# WHAT YOU ARE ASKED TO DO:
For this exercise, transcribe all of the records exactly as given.

# SOURCE DATA:
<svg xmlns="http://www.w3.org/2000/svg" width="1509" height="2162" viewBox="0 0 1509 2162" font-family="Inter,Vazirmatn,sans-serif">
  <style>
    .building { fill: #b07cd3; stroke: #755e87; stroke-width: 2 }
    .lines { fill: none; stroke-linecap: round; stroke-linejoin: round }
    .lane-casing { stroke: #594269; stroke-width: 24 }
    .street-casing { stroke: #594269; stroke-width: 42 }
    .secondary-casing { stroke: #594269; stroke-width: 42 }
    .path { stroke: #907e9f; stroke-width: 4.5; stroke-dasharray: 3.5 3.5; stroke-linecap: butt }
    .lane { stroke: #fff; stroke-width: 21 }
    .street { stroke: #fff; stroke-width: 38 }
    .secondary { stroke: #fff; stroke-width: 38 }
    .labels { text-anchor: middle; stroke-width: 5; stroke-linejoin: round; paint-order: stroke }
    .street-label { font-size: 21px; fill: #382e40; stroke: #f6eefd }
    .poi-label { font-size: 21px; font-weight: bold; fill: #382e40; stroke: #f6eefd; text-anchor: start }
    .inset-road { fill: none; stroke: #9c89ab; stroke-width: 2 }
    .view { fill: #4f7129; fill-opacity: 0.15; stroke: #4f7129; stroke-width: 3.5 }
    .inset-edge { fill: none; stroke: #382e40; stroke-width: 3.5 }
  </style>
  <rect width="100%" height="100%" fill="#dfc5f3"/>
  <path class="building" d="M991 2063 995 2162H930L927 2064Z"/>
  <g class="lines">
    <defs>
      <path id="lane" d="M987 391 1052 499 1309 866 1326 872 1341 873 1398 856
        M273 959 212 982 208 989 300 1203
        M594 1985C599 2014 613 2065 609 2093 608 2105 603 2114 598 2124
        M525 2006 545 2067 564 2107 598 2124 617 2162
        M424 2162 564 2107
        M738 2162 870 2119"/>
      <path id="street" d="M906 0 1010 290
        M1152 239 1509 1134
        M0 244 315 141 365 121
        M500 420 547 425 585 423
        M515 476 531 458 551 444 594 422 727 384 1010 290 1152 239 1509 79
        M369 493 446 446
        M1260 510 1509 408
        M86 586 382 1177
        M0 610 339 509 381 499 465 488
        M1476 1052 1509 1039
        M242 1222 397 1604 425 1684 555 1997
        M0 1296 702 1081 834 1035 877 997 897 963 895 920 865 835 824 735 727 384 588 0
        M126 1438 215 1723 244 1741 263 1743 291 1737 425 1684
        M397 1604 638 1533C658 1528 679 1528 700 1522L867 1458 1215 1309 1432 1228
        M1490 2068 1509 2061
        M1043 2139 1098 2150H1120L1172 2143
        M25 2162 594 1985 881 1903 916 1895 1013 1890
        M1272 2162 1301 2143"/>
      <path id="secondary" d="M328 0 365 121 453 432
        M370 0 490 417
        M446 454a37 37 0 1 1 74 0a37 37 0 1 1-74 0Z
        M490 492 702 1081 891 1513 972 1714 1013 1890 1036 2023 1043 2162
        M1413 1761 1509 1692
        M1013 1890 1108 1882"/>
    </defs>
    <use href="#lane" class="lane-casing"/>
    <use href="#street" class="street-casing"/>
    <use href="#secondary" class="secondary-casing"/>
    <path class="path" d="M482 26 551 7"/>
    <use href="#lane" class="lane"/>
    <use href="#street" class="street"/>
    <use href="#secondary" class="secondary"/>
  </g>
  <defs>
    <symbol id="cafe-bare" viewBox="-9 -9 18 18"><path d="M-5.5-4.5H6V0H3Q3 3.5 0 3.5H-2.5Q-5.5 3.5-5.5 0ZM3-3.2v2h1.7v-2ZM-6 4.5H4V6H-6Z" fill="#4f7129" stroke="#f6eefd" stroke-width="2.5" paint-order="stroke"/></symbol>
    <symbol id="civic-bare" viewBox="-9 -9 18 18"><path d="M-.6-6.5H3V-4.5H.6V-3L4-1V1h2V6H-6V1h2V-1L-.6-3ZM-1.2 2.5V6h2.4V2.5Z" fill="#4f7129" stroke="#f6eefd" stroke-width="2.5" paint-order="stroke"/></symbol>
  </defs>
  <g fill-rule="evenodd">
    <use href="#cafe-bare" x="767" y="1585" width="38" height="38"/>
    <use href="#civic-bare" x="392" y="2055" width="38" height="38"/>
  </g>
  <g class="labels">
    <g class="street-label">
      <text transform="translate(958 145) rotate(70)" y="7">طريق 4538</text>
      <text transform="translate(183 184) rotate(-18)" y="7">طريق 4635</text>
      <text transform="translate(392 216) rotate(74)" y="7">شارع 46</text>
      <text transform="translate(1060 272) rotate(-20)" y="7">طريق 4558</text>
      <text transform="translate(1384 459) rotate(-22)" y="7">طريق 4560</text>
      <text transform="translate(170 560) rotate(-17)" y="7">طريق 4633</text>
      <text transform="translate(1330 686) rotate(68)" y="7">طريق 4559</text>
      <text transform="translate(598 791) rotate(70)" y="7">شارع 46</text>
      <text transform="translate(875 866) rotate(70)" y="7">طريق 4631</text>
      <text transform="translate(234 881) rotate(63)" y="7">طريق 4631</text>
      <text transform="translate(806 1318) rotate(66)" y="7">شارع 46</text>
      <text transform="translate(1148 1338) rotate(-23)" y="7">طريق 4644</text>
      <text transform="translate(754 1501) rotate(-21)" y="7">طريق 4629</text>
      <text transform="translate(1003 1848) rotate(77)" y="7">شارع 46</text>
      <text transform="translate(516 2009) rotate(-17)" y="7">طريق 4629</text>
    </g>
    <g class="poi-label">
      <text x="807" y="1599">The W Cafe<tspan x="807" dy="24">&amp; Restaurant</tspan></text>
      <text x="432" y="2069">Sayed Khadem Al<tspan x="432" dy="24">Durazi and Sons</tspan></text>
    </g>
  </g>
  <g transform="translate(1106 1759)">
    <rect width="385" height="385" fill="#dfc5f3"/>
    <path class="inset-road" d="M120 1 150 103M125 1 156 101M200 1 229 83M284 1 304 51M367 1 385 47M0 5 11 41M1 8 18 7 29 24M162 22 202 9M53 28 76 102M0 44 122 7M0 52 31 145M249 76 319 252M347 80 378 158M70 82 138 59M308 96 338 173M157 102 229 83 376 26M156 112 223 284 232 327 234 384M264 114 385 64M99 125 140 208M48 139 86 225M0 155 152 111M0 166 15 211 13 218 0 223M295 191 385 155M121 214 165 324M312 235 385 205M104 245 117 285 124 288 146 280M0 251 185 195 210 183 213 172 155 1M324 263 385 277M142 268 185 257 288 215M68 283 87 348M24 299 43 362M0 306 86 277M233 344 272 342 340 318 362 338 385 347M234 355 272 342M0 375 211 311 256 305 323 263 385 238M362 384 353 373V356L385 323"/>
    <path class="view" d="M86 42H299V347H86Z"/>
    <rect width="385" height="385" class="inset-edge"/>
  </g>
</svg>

# RESPONSE TO THE TASK:
<svg xmlns="http://www.w3.org/2000/svg" width="1509" height="2162" viewBox="0 0 1509 2162" font-family="Inter,Vazirmatn,sans-serif">
  <style>
    .building { fill: #b07cd3; stroke: #755e87; stroke-width: 2 }
    .lines { fill: none; stroke-linecap: round; stroke-linejoin: round }
    .lane-casing { stroke: #594269; stroke-width: 24 }
    .street-casing { stroke: #594269; stroke-width: 42 }
    .secondary-casing { stroke: #594269; stroke-width: 42 }
    .path { stroke: #907e9f; stroke-width: 4.5; stroke-dasharray: 3.5 3.5; stroke-linecap: butt }
    .lane { stroke: #fff; stroke-width: 21 }
    .street { stroke: #fff; stroke-width: 38 }
    .secondary { stroke: #fff; stroke-width: 38 }
    .labels { text-anchor: middle; stroke-width: 5; stroke-linejoin: round; paint-order: stroke }
    .street-label { font-size: 21px; fill: #382e40; stroke: #f6eefd }
    .poi-label { font-size: 21px; font-weight: bold; fill: #382e40; stroke: #f6eefd; text-anchor: start }
    .inset-road { fill: none; stroke: #9c89ab; stroke-width: 2 }
    .view { fill: #4f7129; fill-opacity: 0.15; stroke: #4f7129; stroke-width: 3.5 }
    .inset-edge { fill: none; stroke: #382e40; stroke-width: 3.5 }
  </style>
  <rect width="100%" height="100%" fill="#dfc5f3"/>
  <path class="building" d="M991 2063 995 2162H930L927 2064Z"/>
  <g class="lines">
    <defs>
      <path id="lane" d="M987 391 1052 499 1309 866 1326 872 1341 873 1398 856
        M273 959 212 982 208 989 300 1203
        M594 1985C599 2014 613 2065 609 2093 608 2105 603 2114 598 2124
        M525 2006 545 2067 564 2107 598 2124 617 2162
        M424 2162 564 2107
        M738 2162 870 2119"/>
      <path id="street" d="M906 0 1010 290
        M1152 239 1509 1134
        M0 244 315 141 365 121
        M500 420 547 425 585 423
        M515 476 531 458 551 444 594 422 727 384 1010 290 1152 239 1509 79
        M369 493 446 446
        M1260 510 1509 408
        M86 586 382 1177
        M0 610 339 509 381 499 465 488
        M1476 1052 1509 1039
        M242 1222 397 1604 425 1684 555 1997
        M0 1296 702 1081 834 1035 877 997 897 963 895 920 865 835 824 735 727 384 588 0
        M126 1438 215 1723 244 1741 263 1743 291 1737 425 1684
        M397 1604 638 1533C658 1528 679 1528 700 1522L867 1458 1215 1309 1432 1228
        M1490 2068 1509 2061
        M1043 2139 1098 2150H1120L1172 2143
        M25 2162 594 1985 881 1903 916 1895 1013 1890
        M1272 2162 1301 2143"/>
      <path id="secondary" d="M328 0 365 121 453 432
        M370 0 490 417
        M446 454a37 37 0 1 1 74 0a37 37 0 1 1-74 0Z
        M490 492 702 1081 891 1513 972 1714 1013 1890 1036 2023 1043 2162
        M1413 1761 1509 1692
        M1013 1890 1108 1882"/>
    </defs>
    <use href="#lane" class="lane-casing"/>
    <use href="#street" class="street-casing"/>
    <use href="#secondary" class="secondary-casing"/>
    <path class="path" d="M482 26 551 7"/>
    <use href="#lane" class="lane"/>
    <use href="#street" class="street"/>
    <use href="#secondary" class="secondary"/>
  </g>
  <defs>
    <symbol id="cafe-bare" viewBox="-9 -9 18 18"><path d="M-5.5-4.5H6V0H3Q3 3.5 0 3.5H-2.5Q-5.5 3.5-5.5 0ZM3-3.2v2h1.7v-2ZM-6 4.5H4V6H-6Z" fill="#4f7129" stroke="#f6eefd" stroke-width="2.5" paint-order="stroke"/></symbol>
    <symbol id="civic-bare" viewBox="-9 -9 18 18"><path d="M-.6-6.5H3V-4.5H.6V-3L4-1V1h2V6H-6V1h2V-1L-.6-3ZM-1.2 2.5V6h2.4V2.5Z" fill="#4f7129" stroke="#f6eefd" stroke-width="2.5" paint-order="stroke"/></symbol>
  </defs>
  <g fill-rule="evenodd">
    <use href="#cafe-bare" x="767" y="1585" width="38" height="38"/>
    <use href="#civic-bare" x="392" y="2055" width="38" height="38"/>
  </g>
  <g class="labels">
    <g class="street-label">
      <text transform="translate(958 145) rotate(70)" y="7">طريق 4538</text>
      <text transform="translate(183 184) rotate(-18)" y="7">طريق 4635</text>
      <text transform="translate(392 216) rotate(74)" y="7">شارع 46</text>
      <text transform="translate(1060 272) rotate(-20)" y="7">طريق 4558</text>
      <text transform="translate(1384 459) rotate(-22)" y="7">طريق 4560</text>
      <text transform="translate(170 560) rotate(-17)" y="7">طريق 4633</text>
      <text transform="translate(1330 686) rotate(68)" y="7">طريق 4559</text>
      <text transform="translate(598 791) rotate(70)" y="7">شارع 46</text>
      <text transform="translate(875 866) rotate(70)" y="7">طريق 4631</text>
      <text transform="translate(234 881) rotate(63)" y="7">طريق 4631</text>
      <text transform="translate(806 1318) rotate(66)" y="7">شارع 46</text>
      <text transform="translate(1148 1338) rotate(-23)" y="7">طريق 4644</text>
      <text transform="translate(754 1501) rotate(-21)" y="7">طريق 4629</text>
      <text transform="translate(1003 1848) rotate(77)" y="7">شارع 46</text>
      <text transform="translate(516 2009) rotate(-17)" y="7">طريق 4629</text>
    </g>
    <g class="poi-label">
      <text x="807" y="1599">The W Cafe<tspan x="807" dy="24">&amp; Restaurant</tspan></text>
      <text x="432" y="2069">Sayed Khadem Al<tspan x="432" dy="24">Durazi and Sons</tspan></text>
    </g>
  </g>
  <g transform="translate(1106 1759)">
    <rect width="385" height="385" fill="#dfc5f3"/>
    <path class="inset-road" d="M120 1 150 103M125 1 156 101M200 1 229 83M284 1 304 51M367 1 385 47M0 5 11 41M1 8 18 7 29 24M162 22 202 9M53 28 76 102M0 44 122 7M0 52 31 145M249 76 319 252M347 80 378 158M70 82 138 59M308 96 338 173M157 102 229 83 376 26M156 112 223 284 232 327 234 384M264 114 385 64M99 125 140 208M48 139 86 225M0 155 152 111M0 166 15 211 13 218 0 223M295 191 385 155M121 214 165 324M312 235 385 205M104 245 117 285 124 288 146 280M0 251 185 195 210 183 213 172 155 1M324 263 385 277M142 268 185 257 288 215M68 283 87 348M24 299 43 362M0 306 86 277M233 344 272 342 340 318 362 338 385 347M234 355 272 342M0 375 211 311 256 305 323 263 385 238M362 384 353 373V356L385 323"/>
    <path class="view" d="M86 42H299V347H86Z"/>
    <rect width="385" height="385" class="inset-edge"/>
  </g>
</svg>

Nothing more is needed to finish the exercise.